Saved entries:
▬▬▬▬▬▬▬▬▬▬

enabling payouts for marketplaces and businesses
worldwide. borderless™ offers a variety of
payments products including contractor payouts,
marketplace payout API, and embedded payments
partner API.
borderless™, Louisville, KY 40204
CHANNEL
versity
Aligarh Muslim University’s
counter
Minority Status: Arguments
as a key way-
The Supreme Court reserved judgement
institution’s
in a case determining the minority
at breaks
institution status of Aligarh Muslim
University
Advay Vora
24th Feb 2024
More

▬▬▬▬▬▬▬▬▬▬

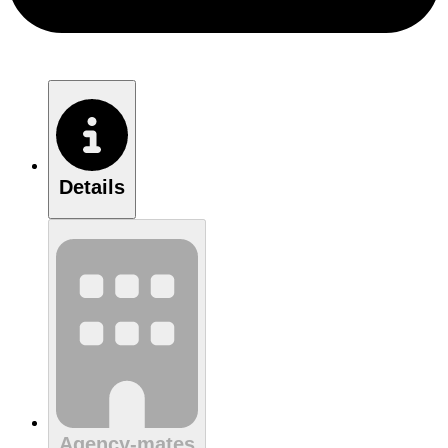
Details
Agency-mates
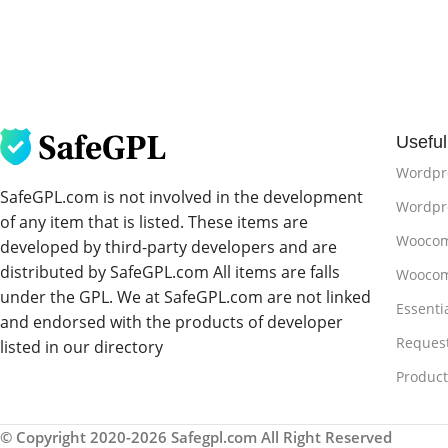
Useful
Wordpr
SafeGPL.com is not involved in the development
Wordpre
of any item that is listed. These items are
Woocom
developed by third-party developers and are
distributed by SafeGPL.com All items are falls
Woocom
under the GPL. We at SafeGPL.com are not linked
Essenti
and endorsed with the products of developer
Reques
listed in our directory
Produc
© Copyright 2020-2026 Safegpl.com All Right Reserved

▬▬▬▬▬▬▬▬▬▬

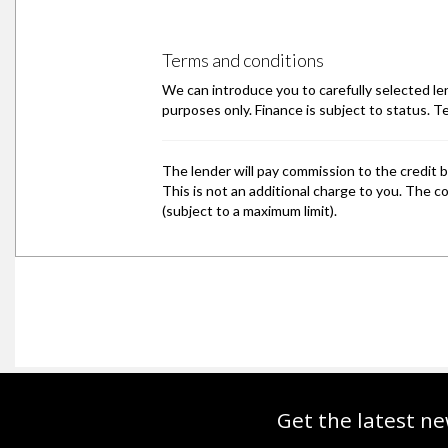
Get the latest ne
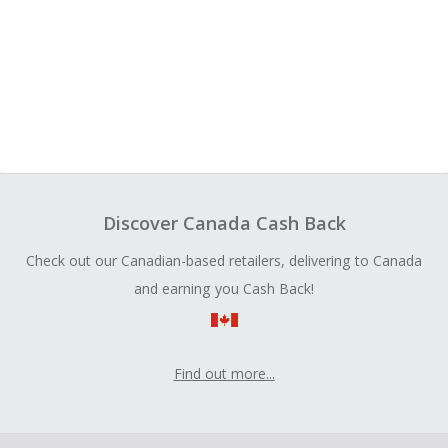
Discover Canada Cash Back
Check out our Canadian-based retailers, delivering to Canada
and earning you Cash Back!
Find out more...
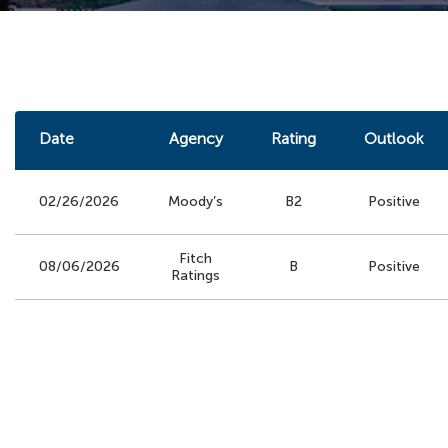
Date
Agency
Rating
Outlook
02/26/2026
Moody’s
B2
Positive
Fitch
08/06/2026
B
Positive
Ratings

▬▬▬▬▬▬▬▬▬▬

TASK STATEMENT:
Where a line above holds the word "institution", copy it.

PROBLEM SOLUTION:
institution’s
institution status of Aligarh Muslim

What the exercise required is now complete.